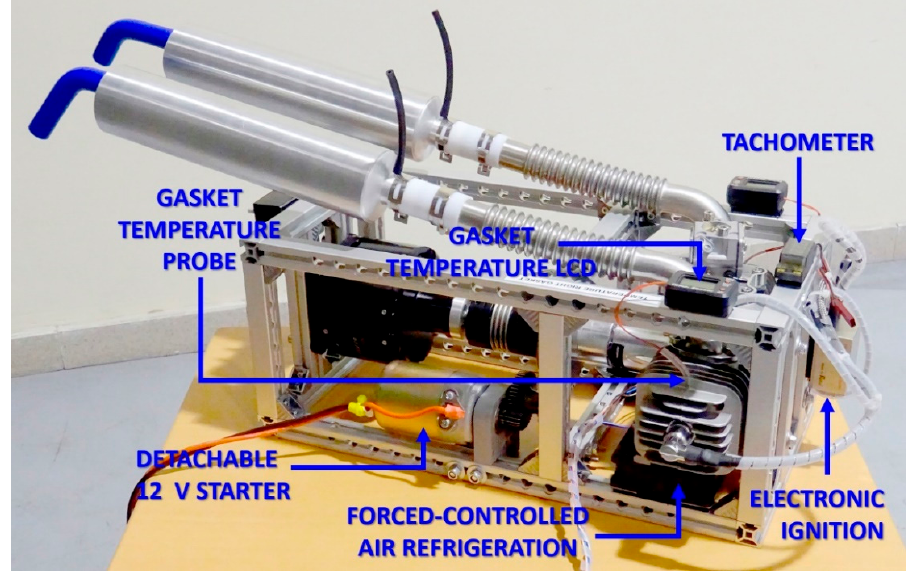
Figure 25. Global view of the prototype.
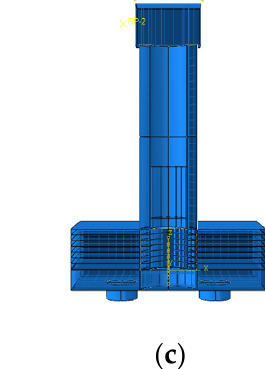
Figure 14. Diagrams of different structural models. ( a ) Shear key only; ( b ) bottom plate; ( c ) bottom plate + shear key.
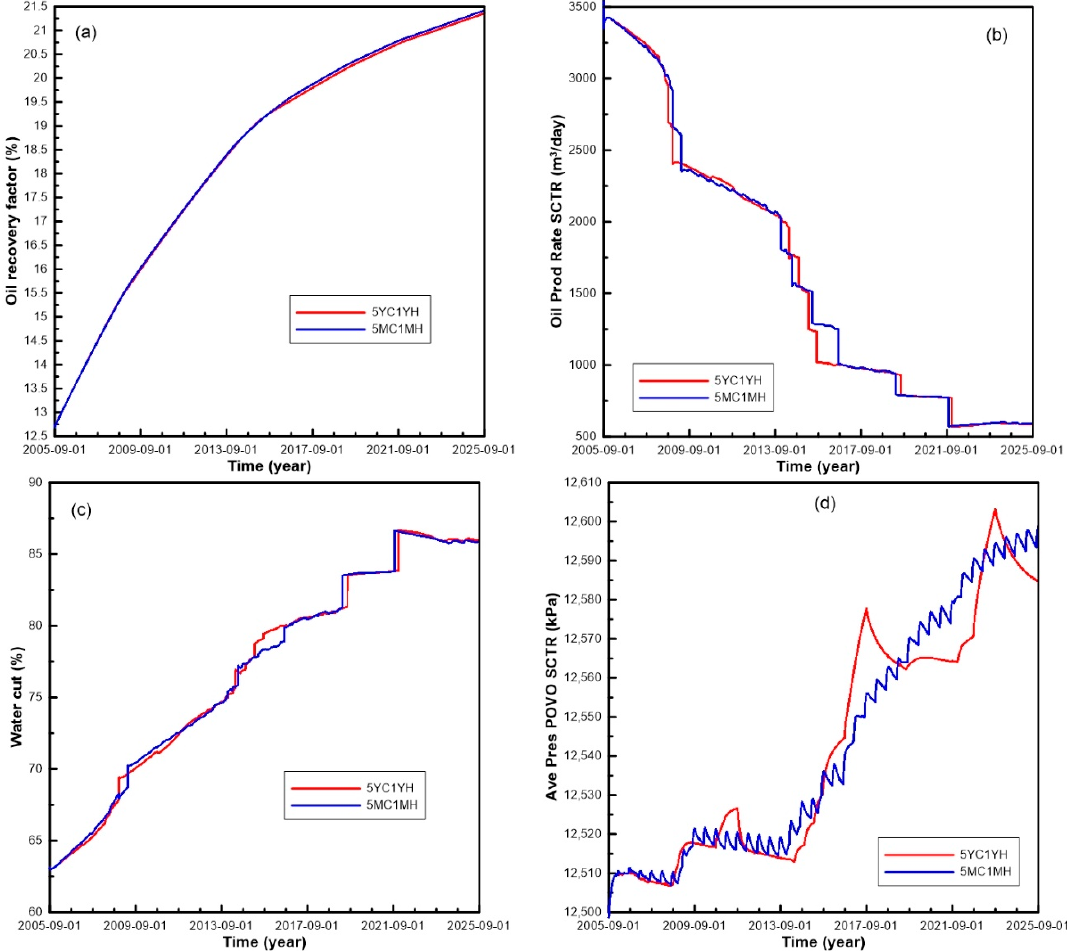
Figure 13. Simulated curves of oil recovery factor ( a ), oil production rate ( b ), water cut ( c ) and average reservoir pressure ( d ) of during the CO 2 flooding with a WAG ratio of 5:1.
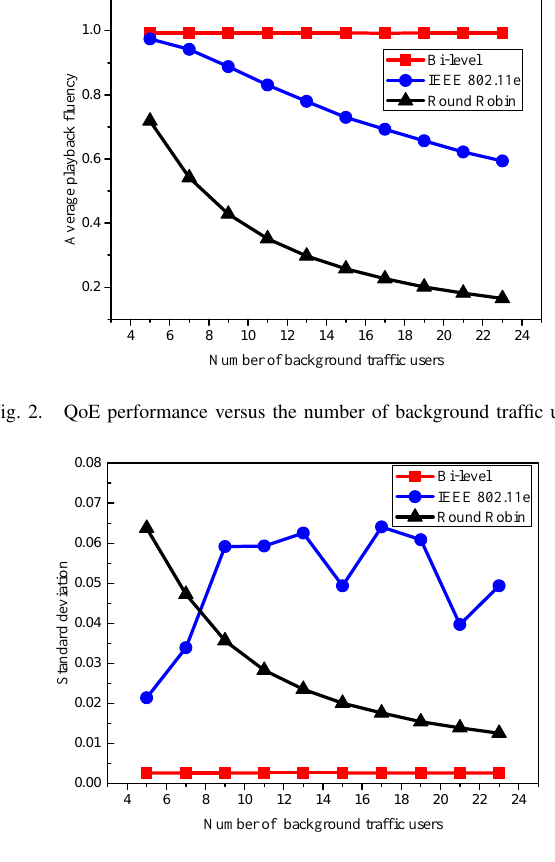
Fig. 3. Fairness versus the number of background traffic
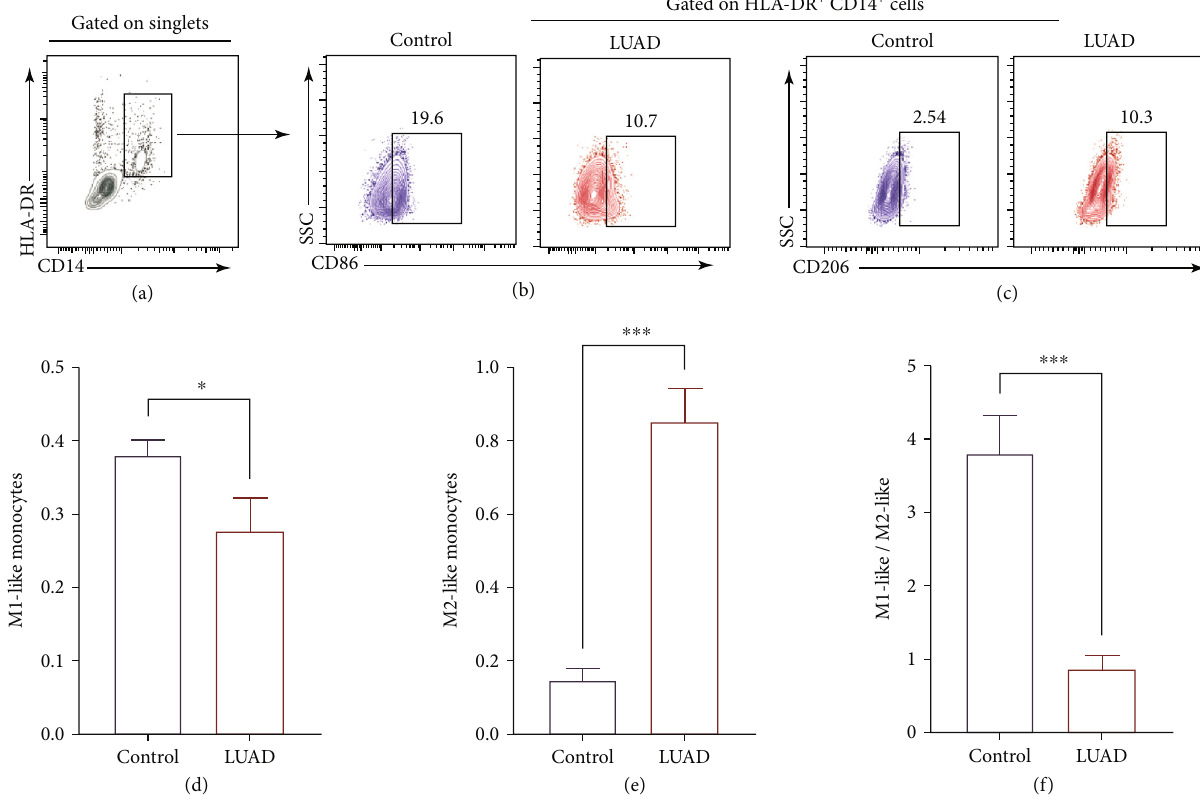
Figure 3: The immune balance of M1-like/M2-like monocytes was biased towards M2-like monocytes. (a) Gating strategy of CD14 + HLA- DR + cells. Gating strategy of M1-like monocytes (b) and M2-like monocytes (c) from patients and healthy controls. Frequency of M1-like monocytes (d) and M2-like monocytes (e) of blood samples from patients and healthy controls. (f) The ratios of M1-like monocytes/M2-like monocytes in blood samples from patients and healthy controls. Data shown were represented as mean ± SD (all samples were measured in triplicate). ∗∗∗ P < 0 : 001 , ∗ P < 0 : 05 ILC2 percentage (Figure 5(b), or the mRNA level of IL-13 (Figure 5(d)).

- - - - -

Exercise goal: A word-for-word copy of all the data is required, minus the pictures.

Task output:
Figure 25. Global view of the prototype.
Figure 14. Diagrams of different structural models. ( a ) Shear key only; ( b ) bottom plate; ( c ) bottom plate + shear key.
Figure 13. Simulated curves of oil recovery factor ( a ), oil production rate ( b ), water cut ( c ) and average reservoir pressure ( d ) of during the CO 2 flooding with a WAG ratio of 5:1.
Fig. 3. Fairness versus the number of background traffic
Figure 3: The immune balance of M1-like/M2-like monocytes was biased towards M2-like monocytes. (a) Gating strategy of CD14 + HLA- DR + cells. Gating strategy of M1-like monocytes (b) and M2-like monocytes (c) from patients and healthy controls. Frequency of M1-like monocytes (d) and M2-like monocytes (e) of blood samples from patients and healthy controls. (f) The ratios of M1-like monocytes/M2-like monocytes in blood samples from patients and healthy controls. Data shown were represented as mean ± SD (all samples were measured in triplicate). ∗∗∗ P < 0 : 001 , ∗ P < 0 : 05 ILC2 percentage (Figure 5(b), or the mRNA level of IL-13 (Figure 5(d)).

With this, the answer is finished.